His second argument is based upon the due process principle and stems out of the provocative footnote No. 3 in the opinion of People v. Fuller (24 N.Y.2d 292, 303). This states that in a criminal sentencing procedure all the protections of criminal proceedings "may well apply". Specific mention is made to the right to a jury trial.

Standing alone these arguments are persuasive. However, in recent years there have been several cases (People v. Bailey, 21 N.Y.2d 588; People v. Riera, 29 A.D.2d 985) concerning sentences under section 2189-a of the Penal Law dealing with the right to a hearing, but there has been no determination heretofore that the hearing need be conducted before and decided by a jury. Of course, it may be argued that the issue was never raised until recently. There is presently no statutory authority or direct judicial precedent for granting a jury trial in a hearing held pursuant to section 2189-a of the Penal Law.

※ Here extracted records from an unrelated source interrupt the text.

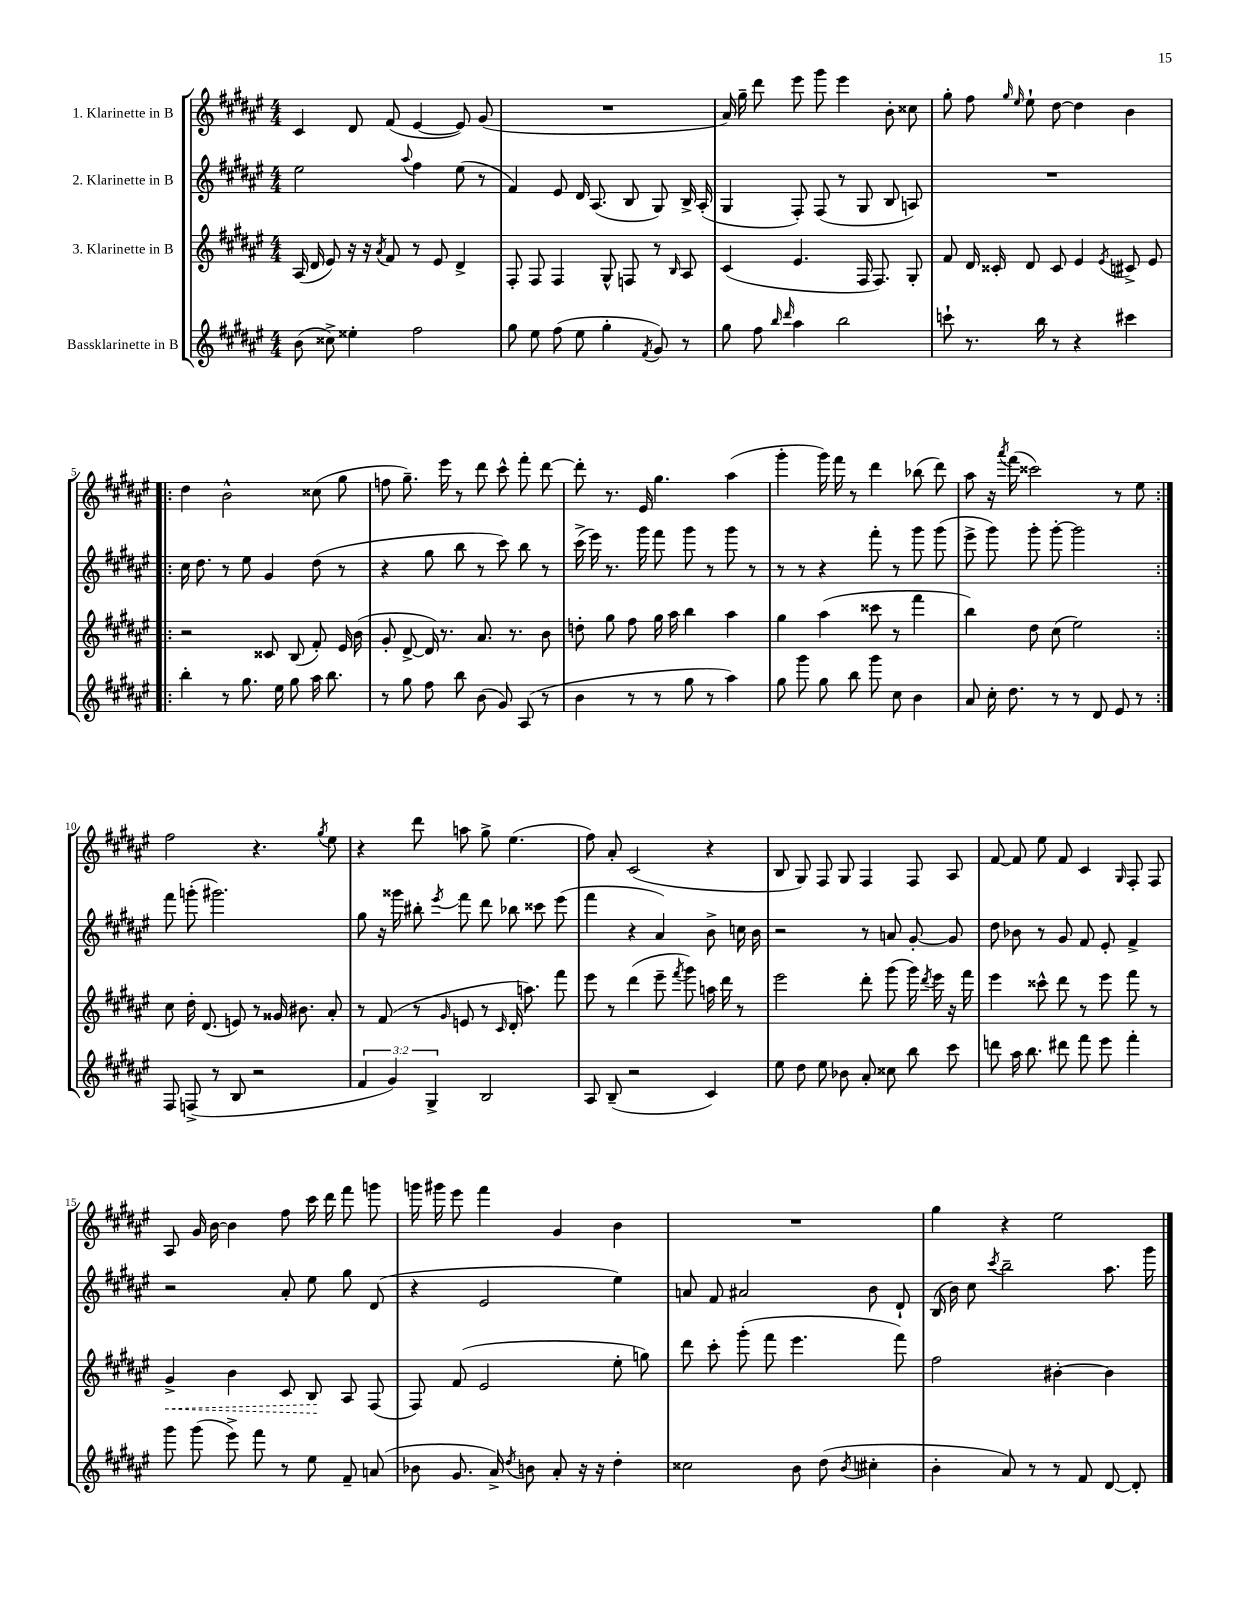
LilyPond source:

<<
\new StaffGroup <<
\new Staff = "s0" \with { instrumentName = "1. Klarinette in B" } {
    \clef treble \key fis \major \numericTimeSignature \time 4/4
    \autoBeamOff cis'4 dis'8 fis'8( eis'4~ eis'8) gis'8( |
    R1 |
    ais'16) gis''16-- dis'''8 eis'''8 gis'''8 eis'''4 b'8-. cisis''8 |
    gis''8-. fis''8 \grace { gis''16 eis''16 } eis''8-! dis''8~ dis''4 b'4 |
    \repeat volta 2 { dis''4 b'2-^ cisis''8( gis''8 |
    f''8 gis''8.--) eis'''16 r8 dis'''8 cis'''8-^ fis'''8-. dis'''8~ |
    dis'''8-. r8. eis'16 gis''4. ais''4( |
    gis'''4-. gis'''16) fis'''16 r8 dis'''4 bes''8( dis'''8) |
    ais''8 r16 \acciaccatura { ais'''8 } fis'''16( cisis'''2) r8 eis''8 | }
    fis''2 r4. \acciaccatura { gis''8 } eis''8 |
    r4 dis'''8 a''8 gis''8-> eis''4.( |
    fis''8) ais'8-. cis'2( r4 |
    b8 gis8) fis8 gis8 fis4 fis8 ais8 |
    fis'8~ fis'8 eis''8 fis'8 cis'4 \grace { gis16 } fis8-. fis8 |
    ais8 gis'16 b'16~ b'4 fis''8 cis'''16 dis'''16 fis'''8 g'''8 |
    g'''16 gis'''16 eis'''8 fis'''4 gis'4 b'4 |
    R1 |
    gis''4 r4 eis''2 \bar "|." |
}
\new Staff = "s1" \with { instrumentName = "2. Klarinette in B" } {
    \clef treble \key fis \major \numericTimeSignature \time 4/4
    \autoBeamOff eis''2 \appoggiatura { ais''8 } fis''4 eis''8( r8 |
    fis'4) eis'8 dis'16 ais8.( b8 gis8) b16-> ais16-.( |
    gis4 fis8-.) fis8( r8 gis8 b8 a8) |
    R1 |
    \repeat volta 2 { cis''16 dis''8. r8 eis''8 gis'4 dis''8( r8 |
    r4 gis''8 b''8 r8 cis'''8) b''8 r8 |
    cis'''16->( eis'''16) r8. gis'''16 fis'''8 gis'''8 r8 gis'''8 r8 |
    r8 r8 r4 fis'''8-. r8 gis'''8 gis'''8( |
    eis'''8-> gis'''8) gis'''8-. gis'''8~-. gis'''2 | }
    fis'''8 g'''8-.( gis'''2.) |
    gis''8 r16 gisis'''16 bis''8-. \acciaccatura { eis'''8 } fis'''8 dis'''8 bes''8 cisis'''8 eis'''8( |
    fis'''4 r4 ais'4) b'8-> c''16 b'16 |
    r2 r8 a'8 gis'8~-. gis'8 |
    dis''8 bes'8 r8 gis'8 fis'8 eis'8-. fis'4-> |
    r2 ais'8-. eis''8 gis''8 dis'8( |
    r4 eis'2 eis''4) |
    a'8 fis'8 ais'2 b'8 dis'8-! |
    b16( b'16) cis''8 \acciaccatura { cis'''8 } b''2-- ais''8. gis'''16 \bar "|." |
}
\new Staff = "s2" \with { instrumentName = "3. Klarinette in B" } {
    \clef treble \key fis \major \numericTimeSignature \time 4/4
    \autoBeamOff ais16( dis'16 eis'8) r16 r16 \acciaccatura { ais'8 } fis'8 r8 eis'8 dis'4-> |
    fis8-. fis8 fis4 gis8-^ f8 r8 \grace { b16 } ais8 |
    cis'4( eis'4. fis16 fis8.) gis8-. |
    fis'8 dis'16 cisis'16-. dis'8 cisis'8 eis'4 \acciaccatura { eis'8 } cis'8-> eis'8 |
    \repeat volta 2 { r2 cisis'8 b8( fis'8-.) eis'16 b'16( |
    gis'8-. dis'8~-> dis'16) r8. ais'8. r8. b'8 |
    d''8-. gis''8 fis''8 gis''16 ais''16 b''4 ais''4 |
    gis''4 ais''4( cisis'''8 r8 fis'''4 |
    b''4) dis''8 cis''8( eis''2) | }
    cis''8 dis''16-. dis'8.( e'8) r8 gisis'16 bis'8. ais'8-. |
    r8 fis'8( r8 \grace { gis'16 } e'8 r8 \grace { cis'16 } dis'16-. a''8.) fis'''8 |
    eis'''8 r8 dis'''4( eis'''8-- \acciaccatura { fis'''8 } gis'''8) a''16 dis'''16 r8 |
    eis'''2 dis'''8-. gis'''8( gis'''16) \acciaccatura { dis'''8 } eis'''16 r16 fis'''16 |
    eis'''4 cisis'''8-^ dis'''8 r8 eis'''8 fis'''8 r8 |
    \once \override Hairpin.style = #'dashed-line gis'4->\< b'4 cis'8 b8\! ais8 fis8( |
    fis8) fis'8( eis'2 eis''8-. g''8) |
    dis'''8 cis'''8-. gis'''8-.( fis'''8 eis'''4. fis'''8) |
    fis''2 bis'4~-. bis'4 \bar "|." |
}
\new Staff = "s3" \with { instrumentName = "Bassklarinette in B" } {
    \clef treble \key fis \major \numericTimeSignature \time 4/4 \override Staff.TupletNumber.text = #tuplet-number::calc-fraction-text
    \autoBeamOff b'8( cisis''8->) eisis''4-. fis''2 |
    gis''8 eis''8 fis''8( eis''8 gis''4-. \acciaccatura { fis'8 } gis'8) r8 |
    gis''8 fis''8 \grace { b''16 dis'''16 } ais''4 b''2 |
    c'''8-! r8. b''16 r8 r4 cis'''4 |
    \repeat volta 2 { b''4-. r8 gis''8. eis''16 gis''8 ais''16 b''8. |
    r8 gis''8 fis''8 b''8 b'8( gis'8) ais8( r8 |
    b'4 r8 r8 gis''8 r8 ais''4) |
    gis''8 gis'''8 gis''8 b''8 gis'''8 cis''8 b'4 |
    ais'8 cis''16-. dis''8. r8 r8 dis'8 eis'8 r8 | }
    fis8 f8->( r8 b8 r2 |
    \tuplet 3/2 { fis'4 gis'4) gis4-> } b2 |
    ais8 b8--( r2 cis'4) |
    eis''8 dis''8 eis''8 bes'8 ais'8-. cisis''8 b''8 cis'''8 |
    d'''8 ais''16 b''8. dis'''8 fis'''8 eis'''8 fis'''4-. |
    gis'''8 gis'''8( eis'''8->) fis'''8 r8 eis''8 fis'8-- a'8( |
    bes'8 gis'8. ais'16->) \acciaccatura { dis''8 } b'8 ais'8-. r16 r16 dis''4-. |
    cisis''2 b'8 dis''8( \acciaccatura { b'8 } cis''4-. |
    b'4-. ais'8) r8 r8 fis'8 dis'8~ dis'8-. \bar "|." |
}
>>
>>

The question was raised before the Appellate Division of this Department in the very recent case of People v. McCraw (33 A.D.2d 577). In its opinion the court did not refer to the issue of the lack of a jury trial. However, an examination of the briefs indicates (point II) that this was an issue on the appeal. The judgment (a resentence under section 2189-a of the Penal Law after a hearing before the court) was affirmed. In view of the denial of relief by the Appellate Division of this Department in that case, I believe that I am bound by its decision until such time as the Appellate Division or a higher court makes a contrary holding.

For the foregoing reasons the motion of the defendant is denied and the defendant will be produced for resentence by this court on the 18th day of November, 1969.

Disposition

For the foregoing reasons the motion of the defendant is denied and the defendant will be produced for resentence by this court on the 18th day of November, 1969.